Una de los mitos más engañosos de la revolución francesa es el del ciudadano. Lo sustantivo es el hombre libre y la ciudadanía es adjetiva. Si no hay hombres libres, con libertad política, ser ciudadano es una ficción. En la Unión Soviética por ejemplo todos eran ciudadanos pero no había hombres libres. La revolución hizo en cambio suyo el mítico ciudadano de Rousseau, una mezcolanza del polités (ciudadano) de las pequeñas ciudades griegas de la antigüedad clásica, y el creyente de la Iglesia calvinista -de la comunidad calvinista-, de su Ginebra natal, y la ciudadanía pasó a ser lo sustantivo en lugar de la libertad política.
En Grecia la ciudadanía era un derecho de la minoría de hombres libres que podían participar en la formación de la voluntad y la razón común de la ciudad, en los asuntos públicos, como electores y candidatos a las diversas magistraturas. El creyente calvinista era el miembro de una comunidad religiosa –las Iglesias cristianas son comunidades- en la que participaba por razón de fe, y en este sentido desinteresadamente y en conciencia, no por razón de intereses. El citoyen inventado por la revolución francesa anteponía desinteresadamente los intereses públicos de la Nación Política, concebida como una comunidad emocional, a los privados.
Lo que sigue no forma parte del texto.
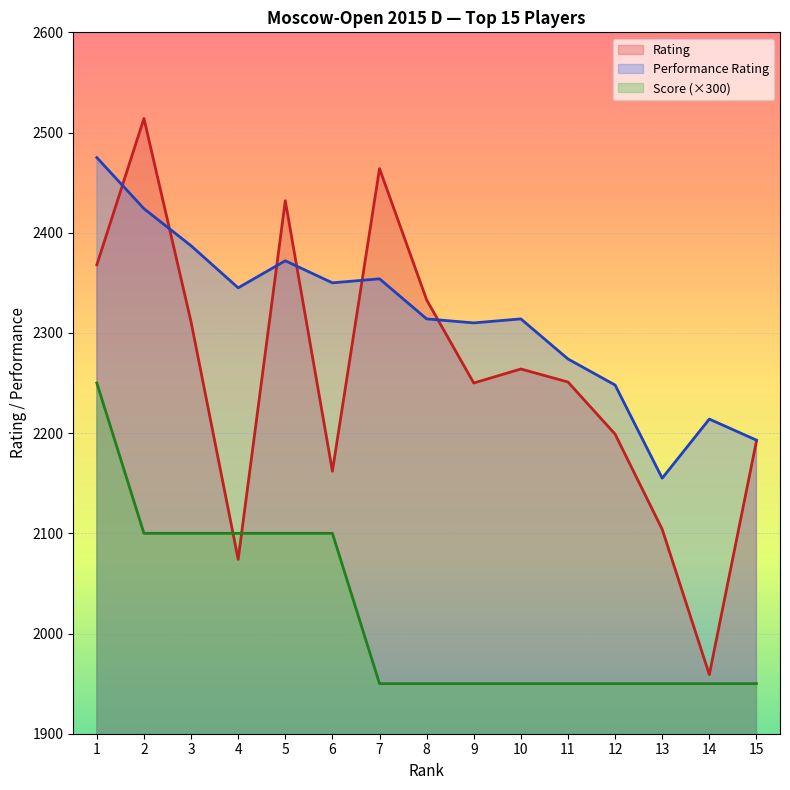

Rank the series at 5 from lowest to highest value.

Score (×300), Performance Rating, Rating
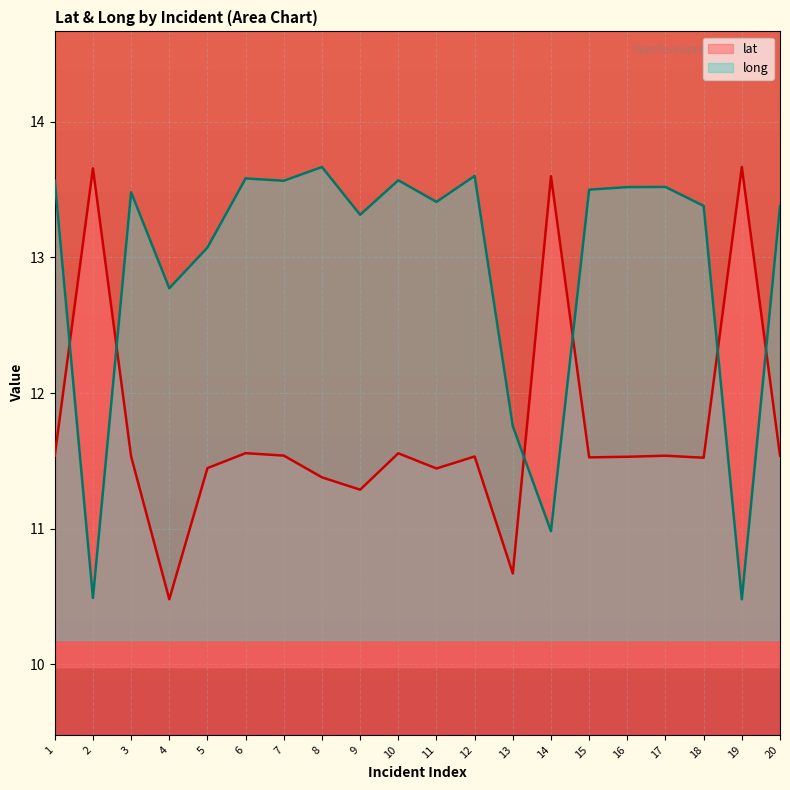

Count the number of data series in this chart.

2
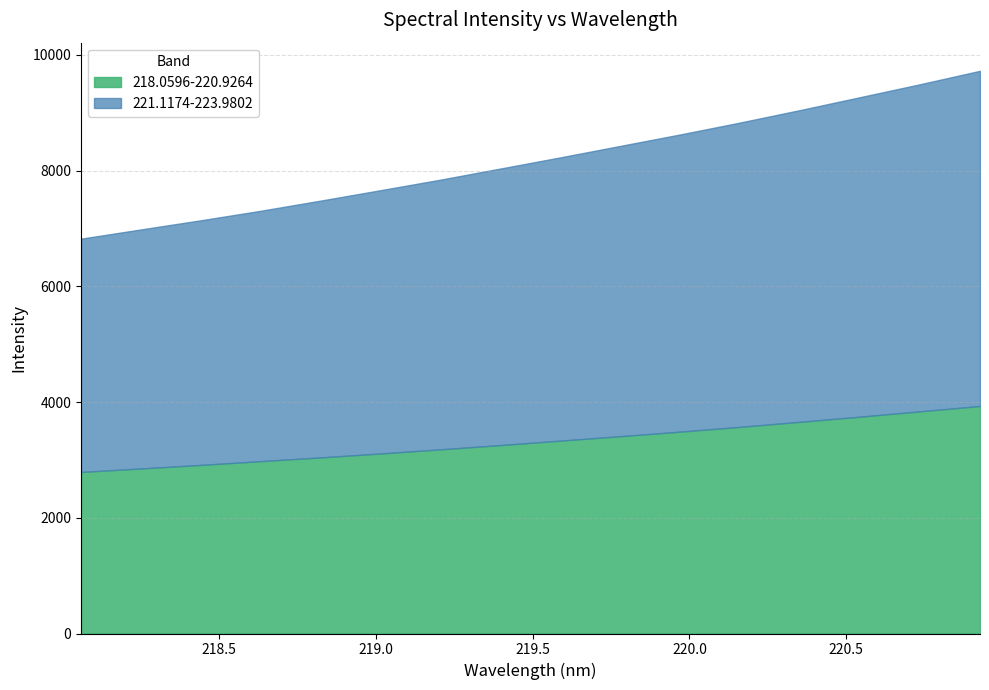

What is the sum of all 218.0596-220.9264 values?

53104.8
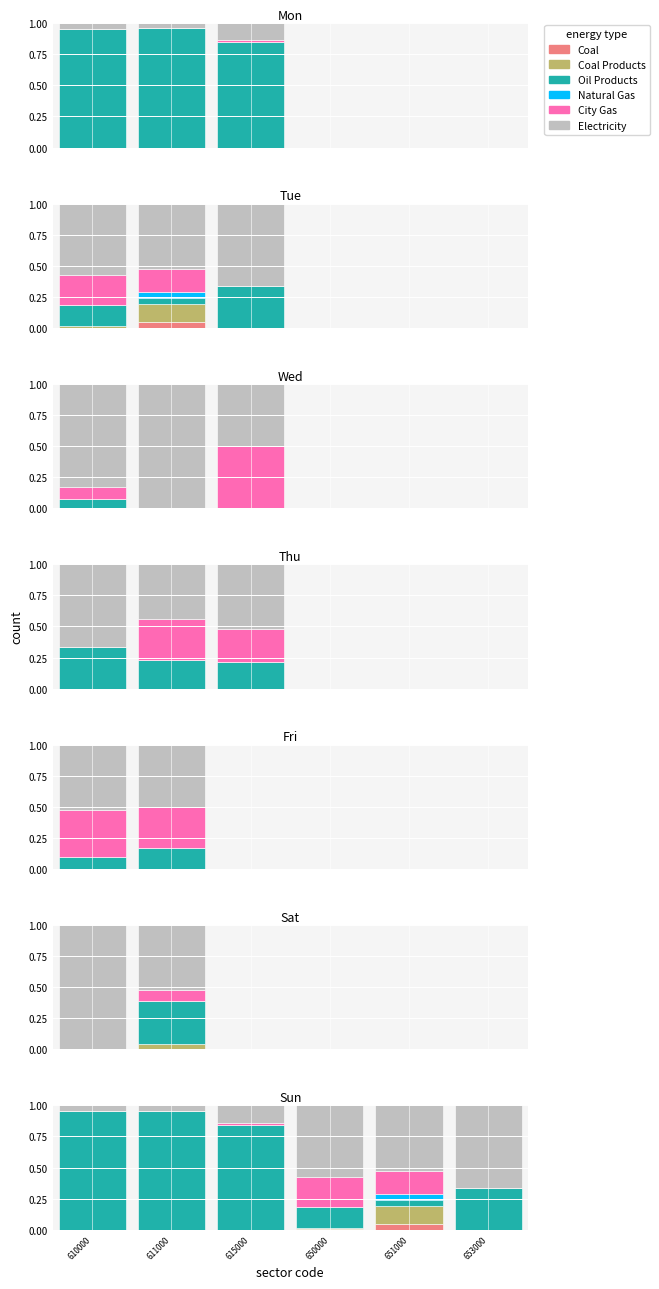

What is the difference between the City Gas values at 615000 and 650000?

0.2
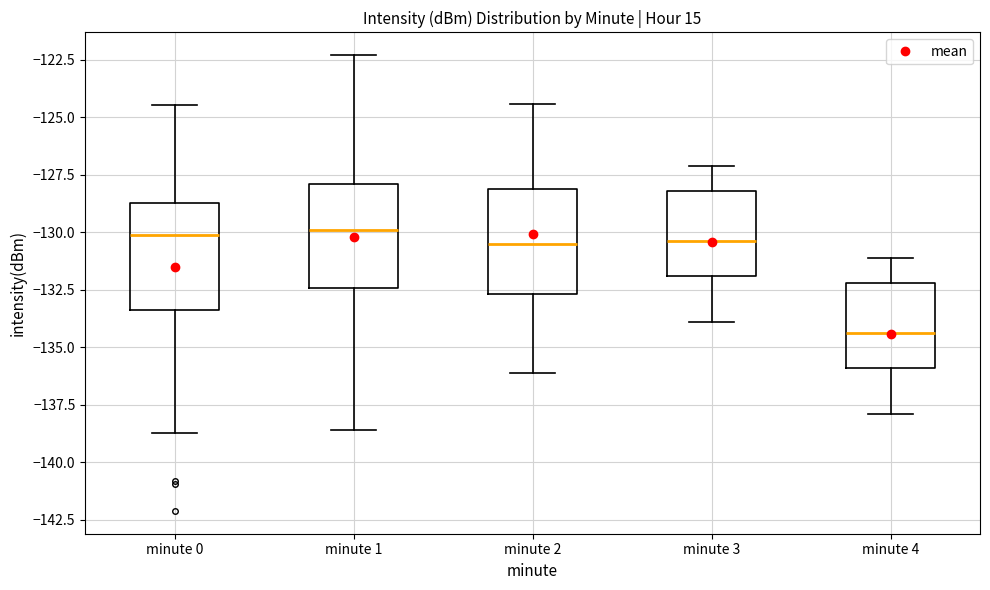

Reading left to right, read every box against the y-axis: the position of its median line, the range the box covers, and the ends of its whiskers. The values are not printed on the chart, so give them approximately, as read against the axis.

minute 0: median -130.0, box -133.5 to -128.5, whiskers -138.5 to -124.5
minute 1: median -130.0, box -132.5 to -128.0, whiskers -138.5 to -122.5
minute 2: median -130.5, box -132.5 to -128.0, whiskers -136.0 to -124.5
minute 3: median -130.5, box -132.0 to -128.0, whiskers -134.0 to -127.0
minute 4: median -134.5, box -136.0 to -132.0, whiskers -138.0 to -131.0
Esta forma de la nación, inventada por la revolución, sustituía a la Nación Histórica como un fetiche en torno al cual giraba todo y se agrupaban con fervor religioso los ciudadanos: el nacionalismo. La Nación Política, una creación de las oligarquías, sustituía así al monarca como titular de la soberanía. El soberano era ahora el pueblo como una masa de creyentes laicos –la voluntad general- dirigida por los oligarcas, que se organizaron en seguida en partidos. Fue la primera forma del consenso político oligárquico legitimado por los votos de los ciudadanos.